Carl was among other gays coming into their own. Men and women had formed groups for the advancement of homosexual rights on campus. Carl thought he should join them, but quickly quit. He found that because of his good looks, he was seen as a trophy, something to be shown off. “Look at how gorgeous our friend Carl is. And he’s gay!” While no one ever said it, he could see it in everyone’s eyes. Carl was no poster child. He started going to clubs. He started hooking up. He started having sex. Without even knowing it, he became the picture of the stereotype without being on a poster. Looking around the strange, ornate bedroom he found himself in, he realized that he had to do something…unexpected. David came into the room, asked him how he slept while running his fingers through Carl’s hair. Carl seethed beneath his golden exterior. He didn’t hate David; he actually kind of liked him. He liked all the men he’d been with. He just hated the sentiment and the idea of being the reflection of someone’s affection. Carl was becoming a hostage to his own nature.
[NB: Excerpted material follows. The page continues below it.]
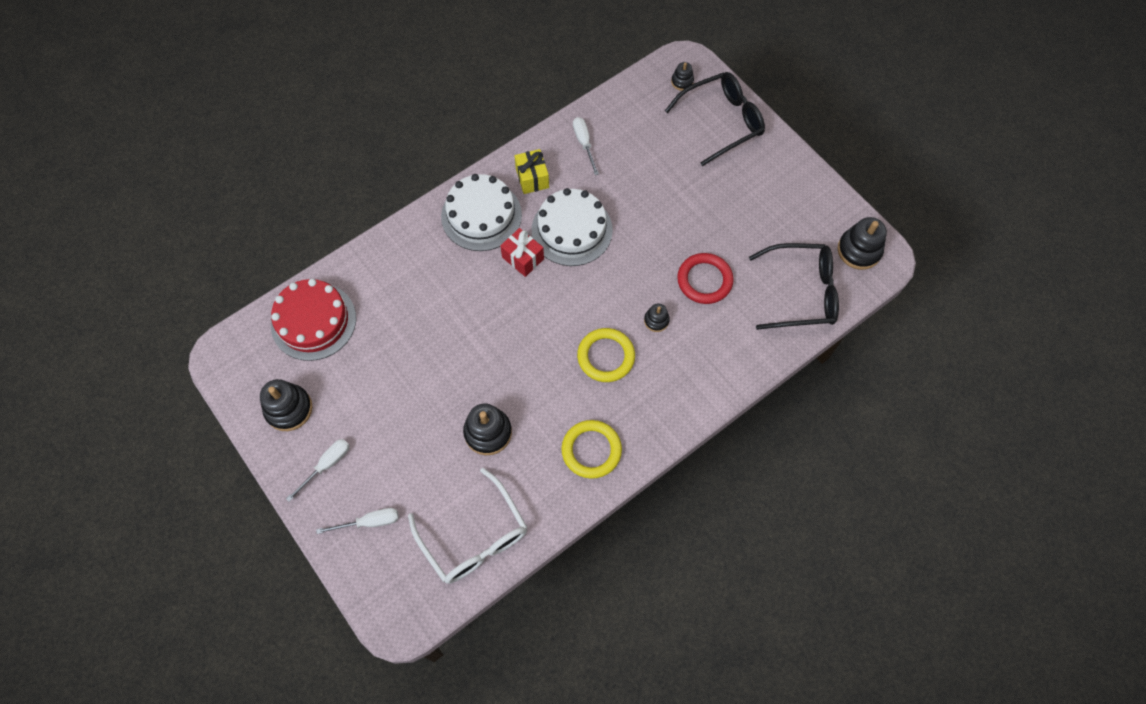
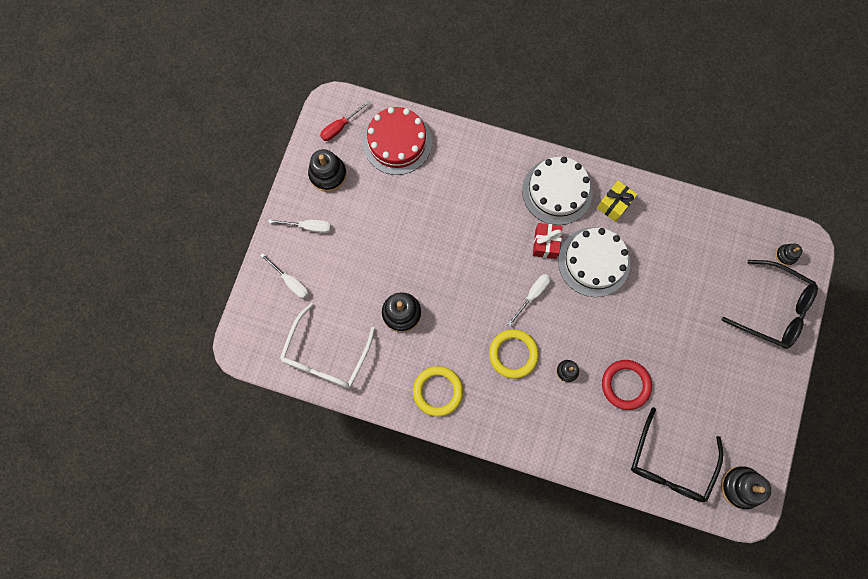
camera: 55 degrees right, 10 degrees up
(250, 364) = (340, 127): none -> red screwdriver
(584, 143) = (672, 220): white screwdriver -> white screwdriver (532, 295)
(801, 292) = (670, 464): black glasses -> black glasses turned 60 degrees clockwise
It was time to break free before he settled and became placid.

He followed David to his job. When he saw that he worked at Citizens Bank, he formed an idea. The security was lax. The tellers were robots. No one, not even David, acknowledged that he had entered. They were so tied up in their mundanity, that he was effectively invisible.


“Why are you doing this?” David asked. “Was it something I did?” David, unaware or ignorant of the gun in his face, seemed hurt more than he was scared. He thought the hook up was great and that they connected.

Carl was confused by his reaction. “David, I am going to start shooting everyone in here unless you give me what I asked for!” Carl had to struggle to keep his cool. His plan was starting to unravel. “Get the money, get out, go away.” He kept repeating the mantra in his head.

“I…I can’t do that,” David said, stifling back a tear. After a short pause and an extended stare, David looked down and said, “Please don’t do this.”

Carl was conflicted. In his head, an argument. “Why am I doing this?” “Because everyone thinks you’re weak.” “No one thinks I’m weak!” “They will once they realize you’re gay.” “Everyone knows I’m gay!” “Oh, and this guy is gonna save you? Pull the trigger!”


Carl looked down at his gun. It wasn’t fired. He looked at David, whose face was covered in tears and blood. Then he found it hard to breathe. He fell to his knees, gasping for air. His hands around his throat, that’s when he felt the little hole in his neck. Blood poured. His eyes turned up. Carl saw the ceiling and wondered, simply, how they got that mural painted.